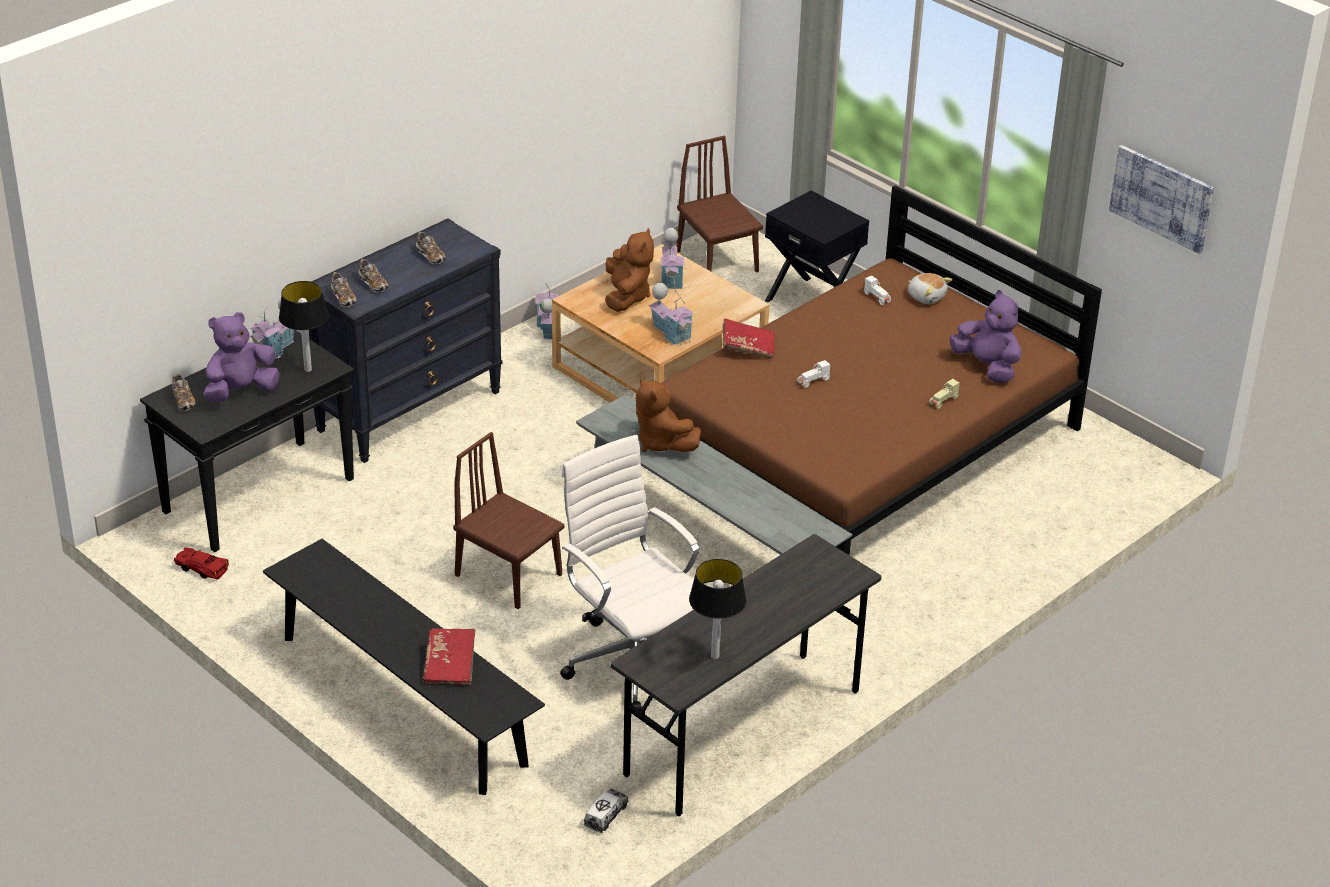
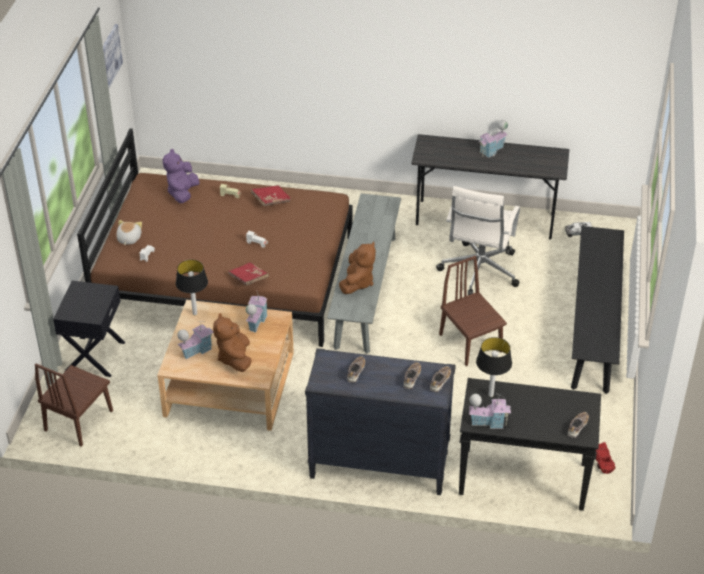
camera: 125 degrees left, 5 degrees up
purple plush toy [203,312,280,402] -> none
red book [423,628,475,685] -> red book moved to [251,185,291,206]
brown chair [453,432,564,609] -> brown chair turned 150 degrees clockwise [439,256,507,366]
toy house [536,281,558,340] -> toy house moved to [479,120,508,158]
brown plush toy [605,228,654,312] -> brown plush toy turned 60 degrees counterclockwise [213,313,251,372]
table lamp [689,559,747,659] -> table lamp moved to [176,259,208,315]

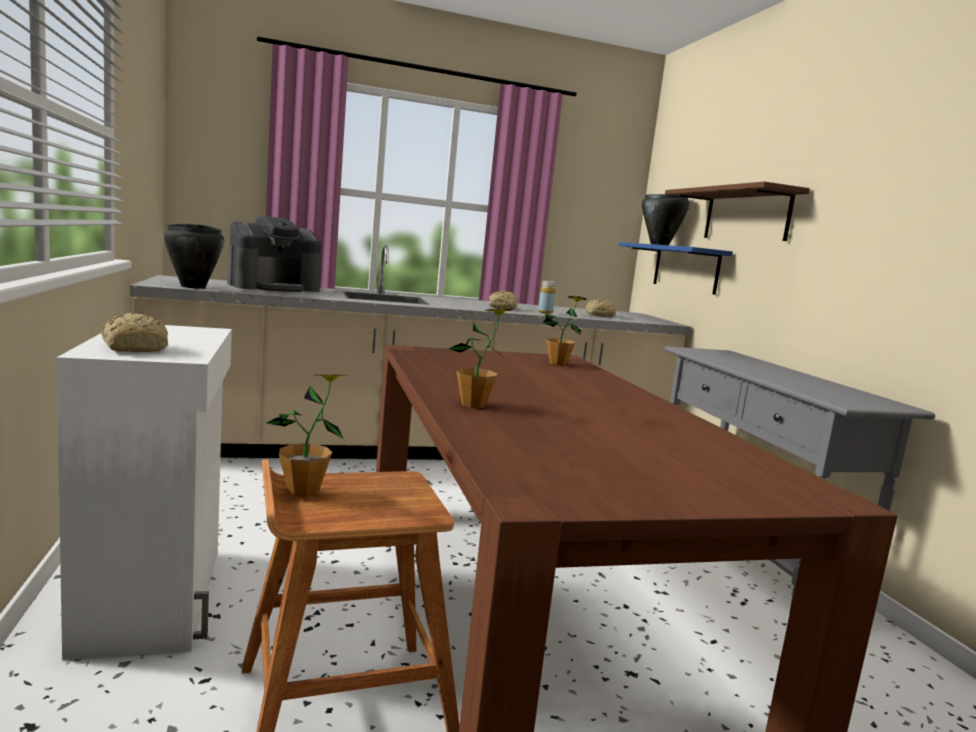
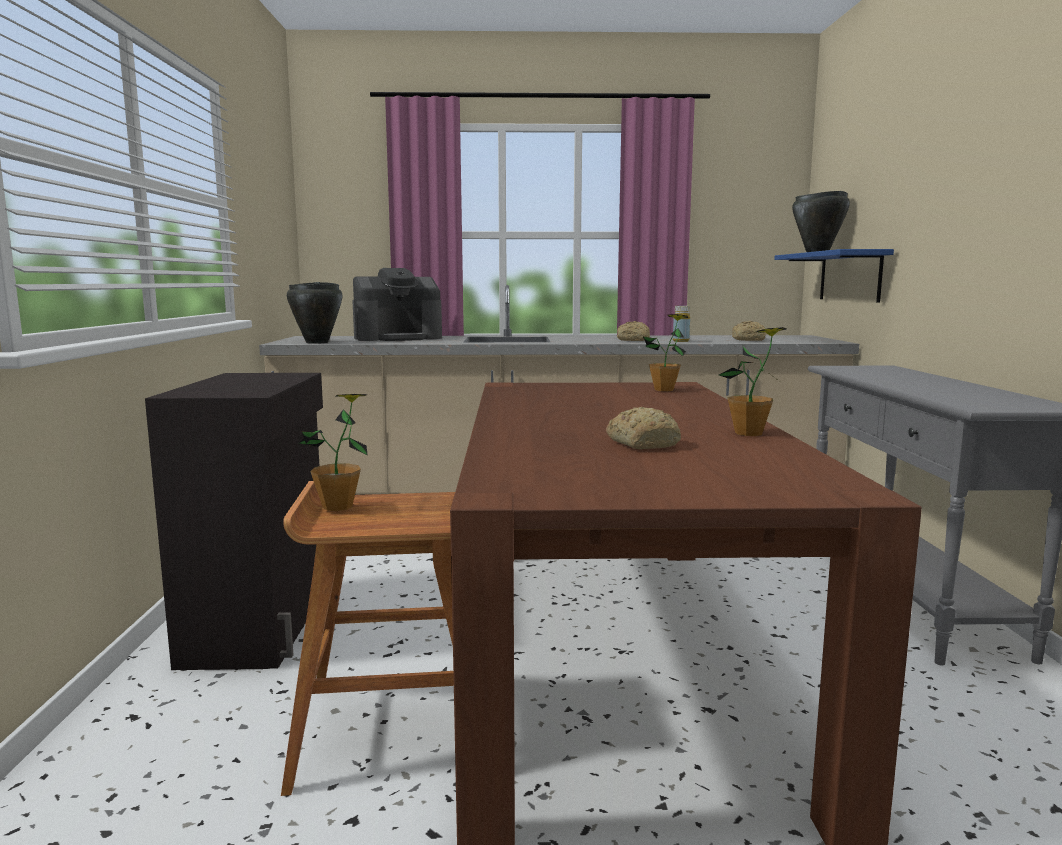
camera: 15 degrees right, 0 degrees up
white cabinet [57,325,232,661] -> black cabinet [145,373,323,670]
bread [101,313,168,352] -> bread moved to [606,407,681,449]
potted plant [449,309,512,408] -> potted plant moved to [719,327,786,436]
brown shelf [665,181,810,241] -> none

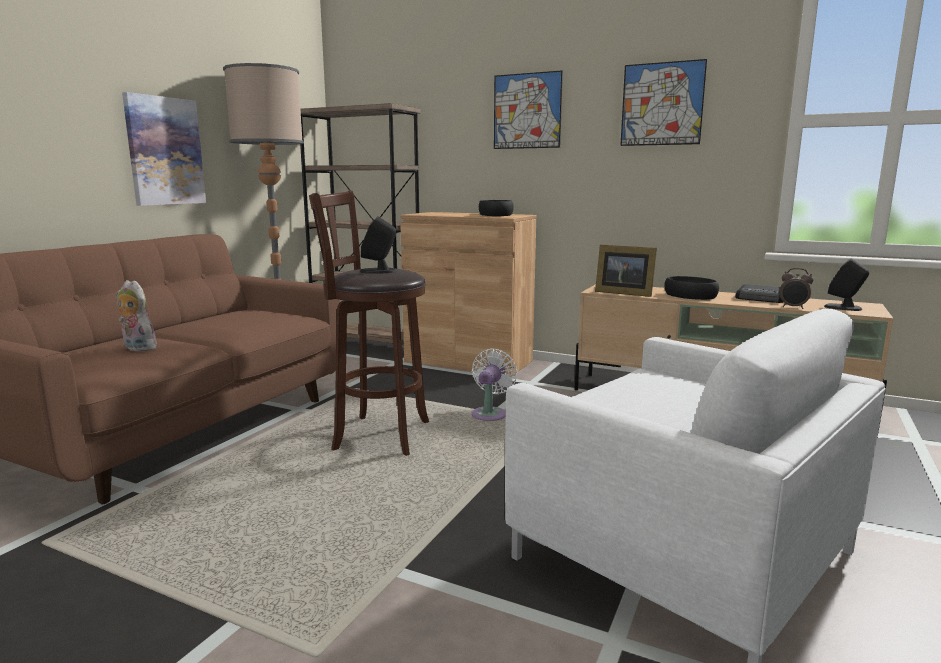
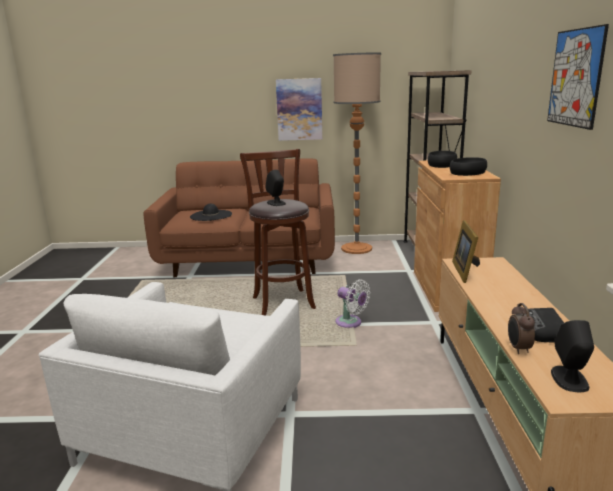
camera: 65 degrees right, 5 degrees up
plush toy [116,280,157,351] -> black hat [190,204,232,221]
white fan [472,348,517,421] -> white fan turned 45 degrees clockwise [335,280,370,328]
picture [494,70,563,149] -> none
black bowl [664,276,719,300] -> black bowl moved to [428,151,457,168]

--- --- ---

— EXERCISE DESCRIPTION —
Everything in the listing above must be retyped exactly, except for the pictures.

— ANSWER AREA —
camera: 125 degrees left, 5 degrees up
purple plush toy [203,312,280,402] -> none
red book [423,628,475,685] -> red book moved to [251,185,291,206]
brown chair [453,432,564,609] -> brown chair turned 150 degrees clockwise [439,256,507,366]
toy house [536,281,558,340] -> toy house moved to [479,120,508,158]
brown plush toy [605,228,654,312] -> brown plush toy turned 60 degrees counterclockwise [213,313,251,372]
table lamp [689,559,747,659] -> table lamp moved to [176,259,208,315]

camera: 15 degrees right, 0 degrees up
white cabinet [57,325,232,661] -> black cabinet [145,373,323,670]
bread [101,313,168,352] -> bread moved to [606,407,681,449]
potted plant [449,309,512,408] -> potted plant moved to [719,327,786,436]
brown shelf [665,181,810,241] -> none

camera: 65 degrees right, 5 degrees up
plush toy [116,280,157,351] -> black hat [190,204,232,221]
white fan [472,348,517,421] -> white fan turned 45 degrees clockwise [335,280,370,328]
picture [494,70,563,149] -> none
black bowl [664,276,719,300] -> black bowl moved to [428,151,457,168]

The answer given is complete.